(EXERCISE INPUT begins)
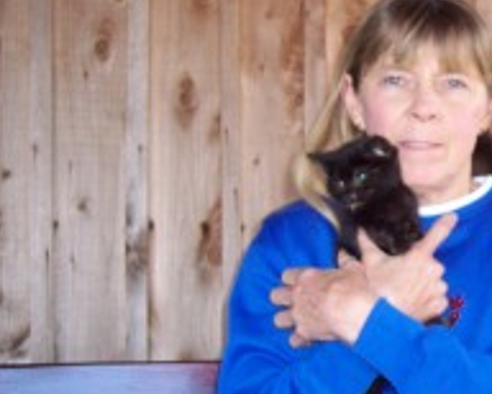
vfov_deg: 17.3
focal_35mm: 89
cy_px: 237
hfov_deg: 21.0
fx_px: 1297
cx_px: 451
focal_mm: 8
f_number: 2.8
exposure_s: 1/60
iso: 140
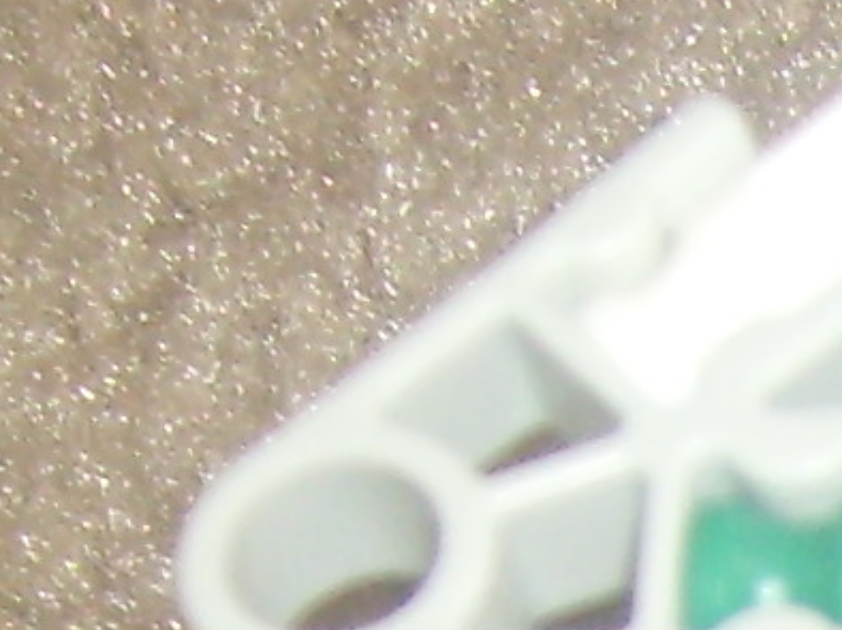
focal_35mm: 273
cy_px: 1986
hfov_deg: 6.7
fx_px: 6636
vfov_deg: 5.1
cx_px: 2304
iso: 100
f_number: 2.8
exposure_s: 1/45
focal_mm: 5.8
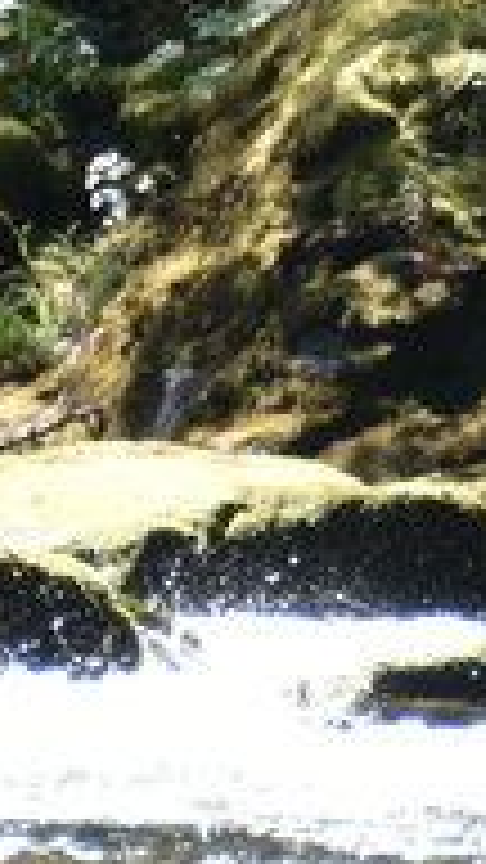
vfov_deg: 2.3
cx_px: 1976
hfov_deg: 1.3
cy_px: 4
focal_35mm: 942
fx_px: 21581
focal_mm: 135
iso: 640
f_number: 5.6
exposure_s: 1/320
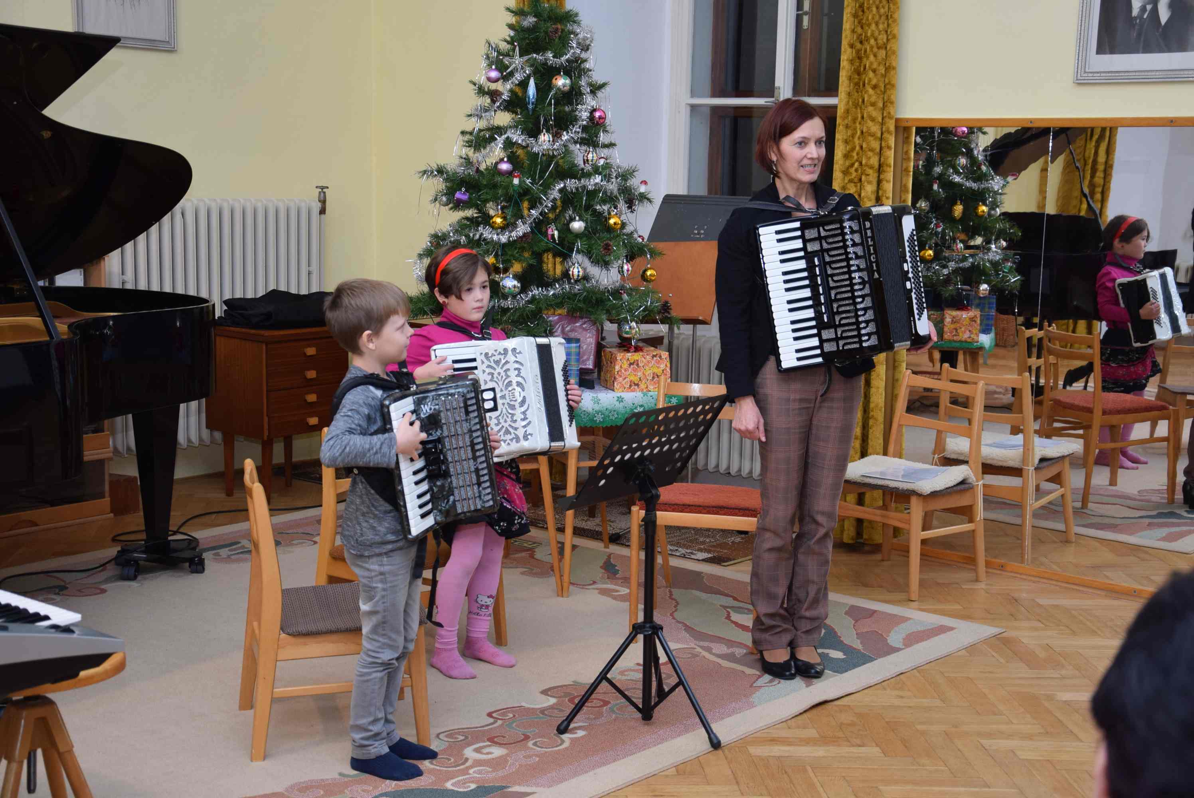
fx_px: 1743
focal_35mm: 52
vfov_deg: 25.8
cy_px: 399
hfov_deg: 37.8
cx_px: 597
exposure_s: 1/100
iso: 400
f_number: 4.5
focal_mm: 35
(EXERCISE INPUT ends)
(EXERCISE INPUT begins)
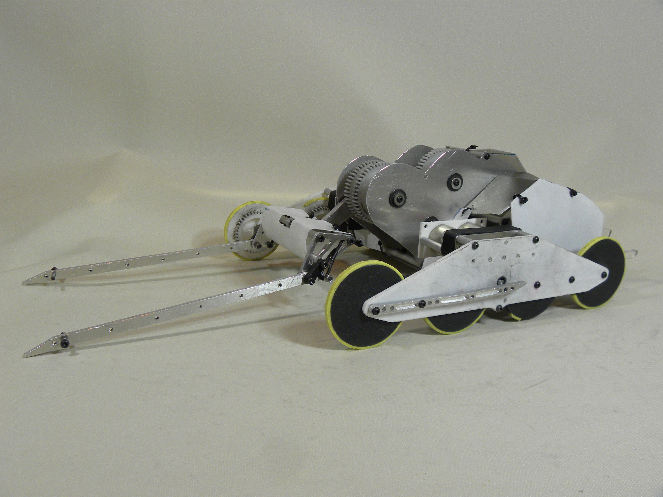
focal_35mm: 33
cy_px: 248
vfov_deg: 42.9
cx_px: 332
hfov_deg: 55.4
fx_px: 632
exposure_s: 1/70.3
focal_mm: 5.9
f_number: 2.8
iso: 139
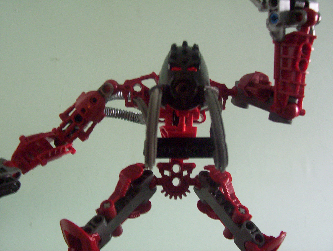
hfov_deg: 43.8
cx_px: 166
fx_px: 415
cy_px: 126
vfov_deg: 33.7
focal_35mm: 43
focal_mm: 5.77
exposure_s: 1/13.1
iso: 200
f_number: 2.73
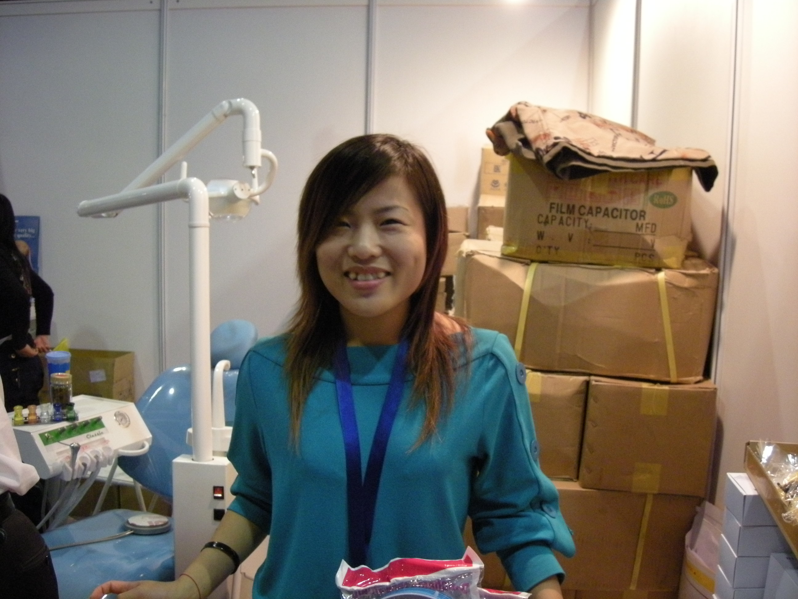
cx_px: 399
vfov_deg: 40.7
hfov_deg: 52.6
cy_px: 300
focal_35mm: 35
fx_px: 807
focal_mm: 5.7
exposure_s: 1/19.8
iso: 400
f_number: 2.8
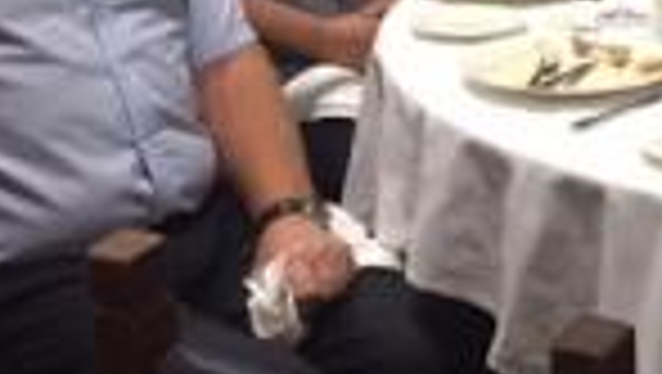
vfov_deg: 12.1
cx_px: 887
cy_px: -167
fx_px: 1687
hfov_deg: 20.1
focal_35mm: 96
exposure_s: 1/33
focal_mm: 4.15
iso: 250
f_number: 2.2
(EXERCISE INPUT ends)
WHAT TO WORK ON: In the listing above, find the line with "fx_px: 1297" and the line with "focal_mm: 35". Set down exactly those lines and everything between them, skipping pictures.

TASK SOLUTION:
fx_px: 1297
cx_px: 451
focal_mm: 8
f_number: 2.8
exposure_s: 1/60
iso: 140
focal_35mm: 273
cy_px: 1986
hfov_deg: 6.7
fx_px: 6636
vfov_deg: 5.1
cx_px: 2304
iso: 100
f_number: 2.8
exposure_s: 1/45
focal_mm: 5.8
vfov_deg: 2.3
cx_px: 1976
hfov_deg: 1.3
cy_px: 4
focal_35mm: 942
fx_px: 21581
focal_mm: 135
iso: 640
f_number: 5.6
exposure_s: 1/320
fx_px: 1743
focal_35mm: 52
vfov_deg: 25.8
cy_px: 399
hfov_deg: 37.8
cx_px: 597
exposure_s: 1/100
iso: 400
f_number: 4.5
focal_mm: 35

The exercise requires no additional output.